По каменистому руслу мы направились к вершине ущелья. Красно-бурые каменные стены (над ними особенно глубоким показалось прозрачное светло-голубое небо), возвышавшиеся над нами обломки базальтовых скал, серый ископаемый пепел, в котором обрушивалась нога, молочные кристаллы гипса — все это указывало на вулканическое происхождение острова и ущелья.

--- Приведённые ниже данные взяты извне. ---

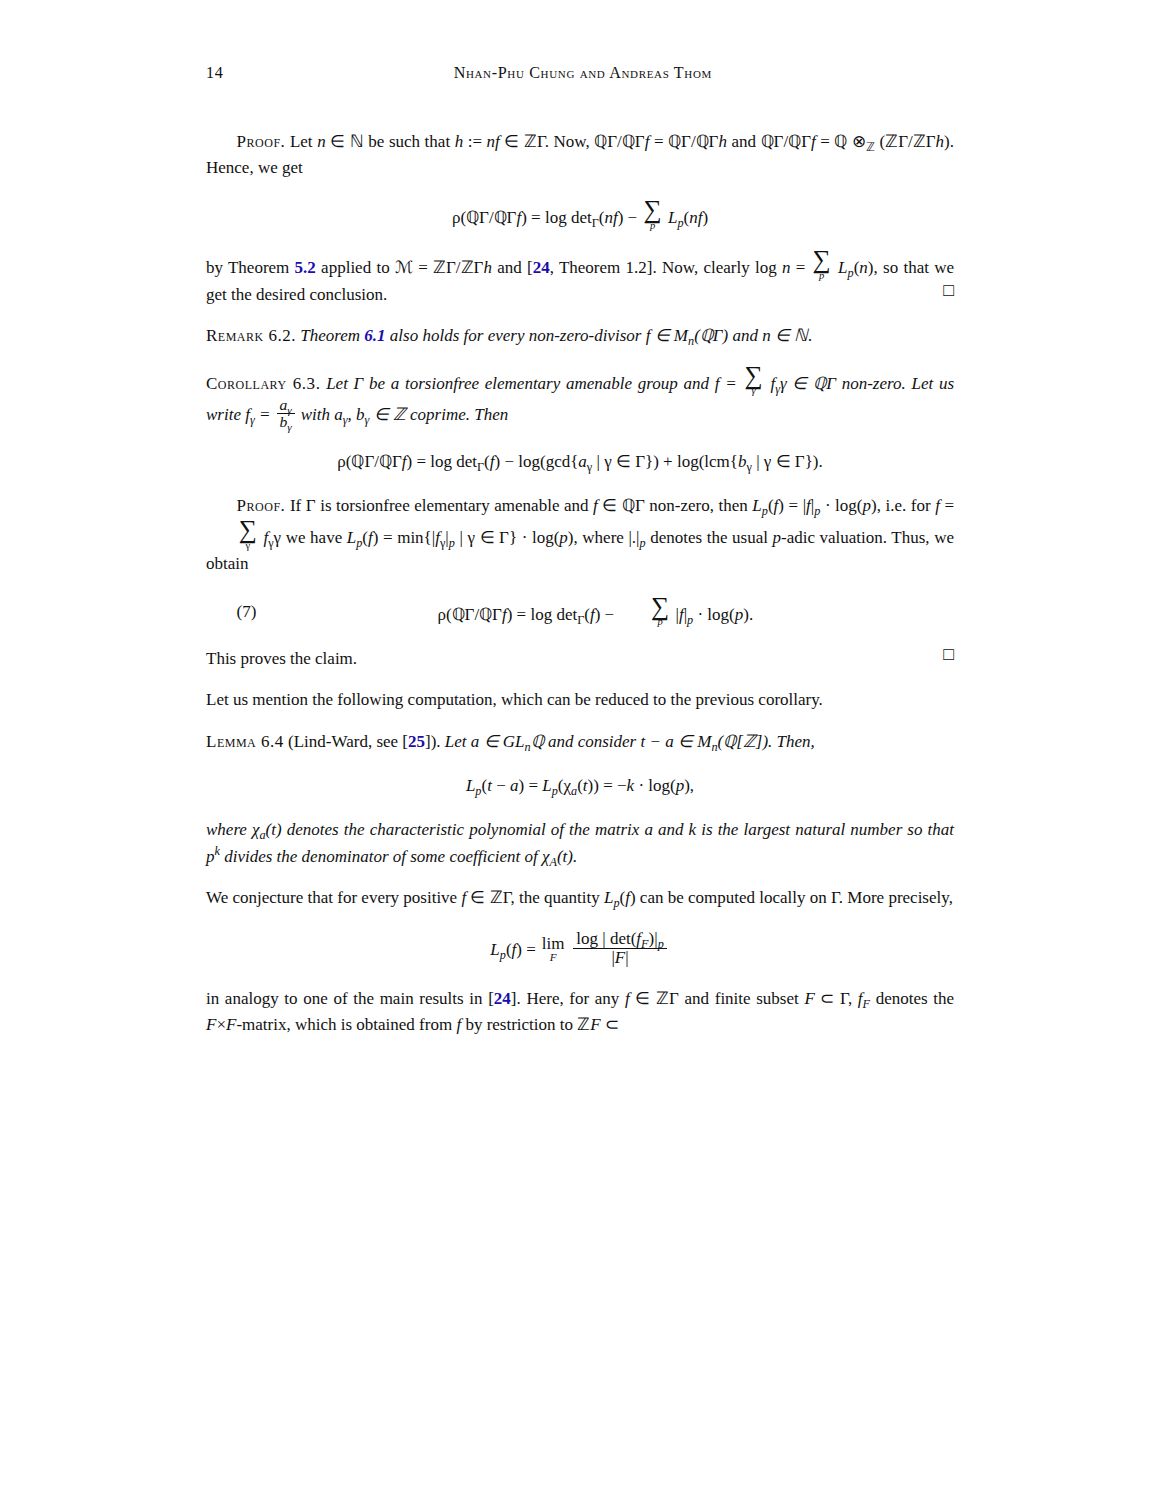14 Nhan-Phu Chung and Andreas Thom
Proof. Let n ∈ ℕ be such that h := nf ∈ ℤΓ. Now, ℚΓ/ℚΓf = ℚΓ/ℚΓh and ℚΓ/ℚΓf = ℚ ⊗ℤ (ℤΓ/ℤΓh). Hence, we get
ρ(ℚΓ/ℚΓf) = log detΓ(nf) − ∑p Lp(nf)
by Theorem 5.2 applied to ℳ = ℤΓ/ℤΓh and [24, Theorem 1.2]. Now, clearly log n = ∑p Lp(n), so that we get the desired conclusion.
Remark 6.2. Theorem 6.1 also holds for every non-zero-divisor f ∈ Mn(ℚΓ) and n ∈ ℕ.
Corollary 6.3. Let Γ be a torsionfree elementary amenable group and f = ∑γ fγγ ∈ ℚΓ non-zero. Let us write fγ = aγ bγ with aγ, bγ ∈ ℤ coprime. Then
ρ(ℚΓ/ℚΓf) = log detΓ(f) − log(gcd{aγ | γ ∈ Γ}) + log(lcm{bγ | γ ∈ Γ}).
Proof. If Γ is torsionfree elementary amenable and f ∈ ℚΓ non-zero, then Lp(f) = |f|p · log(p), i.e. for f = ∑γ fγγ we have Lp(f) = min{|fγ|p | γ ∈ Γ} · log(p), where |.|p denotes the usual p-adic valuation. Thus, we obtain
(7) ρ(ℚΓ/ℚΓf) = log detΓ(f) − ∑p |f|p · log(p).
This proves the claim.
Let us mention the following computation, which can be reduced to the previous corollary.
Lemma 6.4 (Lind-Ward, see [25]). Let a ∈ GLn ℚ and consider t − a ∈ Mn(ℚ[ℤ]). Then,
Lp(t − a) = Lp(χa(t)) = −k · log(p),
where χa(t) denotes the characteristic polynomial of the matrix a and k is the largest natural number so that pk divides the denominator of some coefficient of χA(t).
We conjecture that for every positive f ∈ ℤΓ, the quantity Lp(f) can be computed locally on Γ. More precisely,
Lp(f) = lim F log | det(fF)|p|F|
in analogy to one of the main results in [24]. Here, for any f ∈ ℤΓ and finite subset F ⊂ Γ, fF denotes the F×F-matrix, which is obtained from f by restriction to ℤF ⊂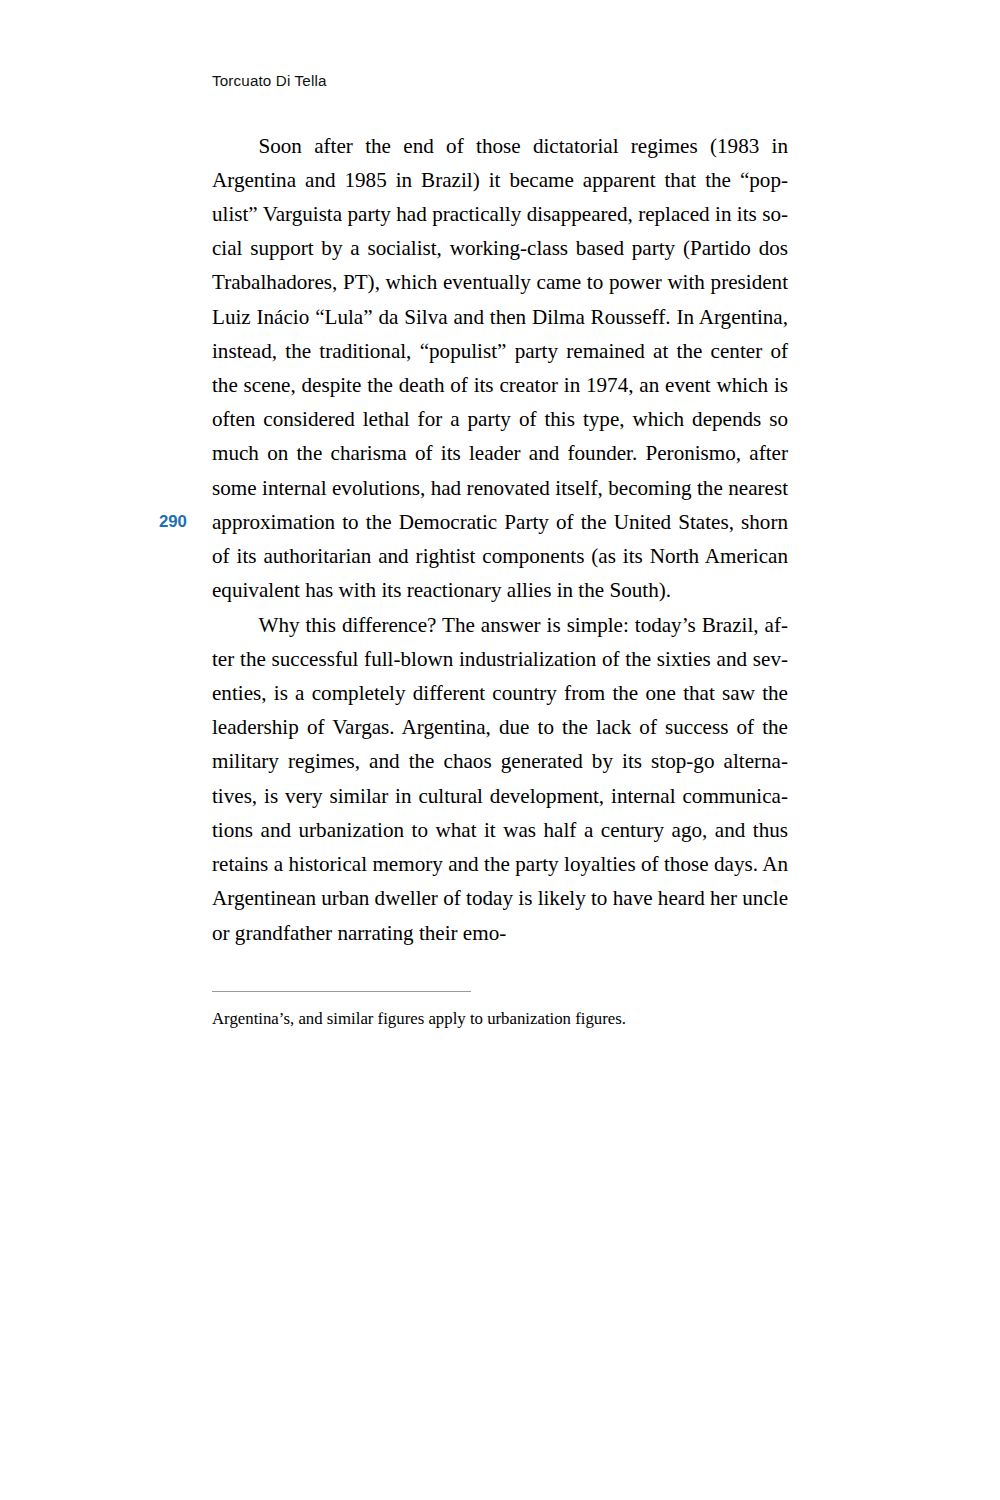Torcuato Di Tella
290
Soon after the end of those dictatorial regimes (1983 in Argentina and 1985 in Brazil) it became apparent that the “populist” Varguista party had practically disappeared, replaced in its social support by a socialist, working-class based party (Partido dos Trabalhadores, PT), which eventually came to power with president Luiz Inácio “Lula” da Silva and then Dilma Rousseff. In Argentina, instead, the traditional, “populist” party remained at the center of the scene, despite the death of its creator in 1974, an event which is often considered lethal for a party of this type, which depends so much on the charisma of its leader and founder. Peronismo, after some internal evolutions, had renovated itself, becoming the nearest approximation to the Democratic Party of the United States, shorn of its authoritarian and rightist components (as its North American equivalent has with its reactionary allies in the South).
Why this difference? The answer is simple: today’s Brazil, after the successful full-blown industrialization of the sixties and seventies, is a completely different country from the one that saw the leadership of Vargas. Argentina, due to the lack of success of the military regimes, and the chaos generated by its stop-go alternatives, is very similar in cultural development, internal communications and urbanization to what it was half a century ago, and thus retains a historical memory and the party loyalties of those days. An Argentinean urban dweller of today is likely to have heard her uncle or grandfather narrating their emo-
Argentina’s, and similar figures apply to urbanization figures.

Каждый звук — крик, выстрел, пение ручья, катившегося с камня на камень — десятки раз отражался в окружавших нас каменных стенах и скалах. Белогрудые люрики гнездились у самой вершины обрыва. На каменных скалах, как серебро с чернью, затейливыми узорами белел нерастаявший снег.

У истока ручья, сбегавшего из полукруглой котловины, наполненной пепельным мягким туфом, мы открыли залежи окаменелого леса. Дерево — черные, обуглившиеся куски — отлично сохранили свое строение: на нем отчетливо были видны сучки, окаменевшая шелушившаяся кора и годовые соли.

— Нет никакой возможности точно объяснить происхождение этого дерева, — сказали нам геологи, бродившие с длинными молотками и сумками за плечами. — Быть может, многие тысячи лет назад его занесло сюда морскими течениями и выбросило на берег, бывший более низкий. Быть может, в еще более отдаленные времена здесь рос вековой лес и эти каменные куски — остатки того доисторического леса...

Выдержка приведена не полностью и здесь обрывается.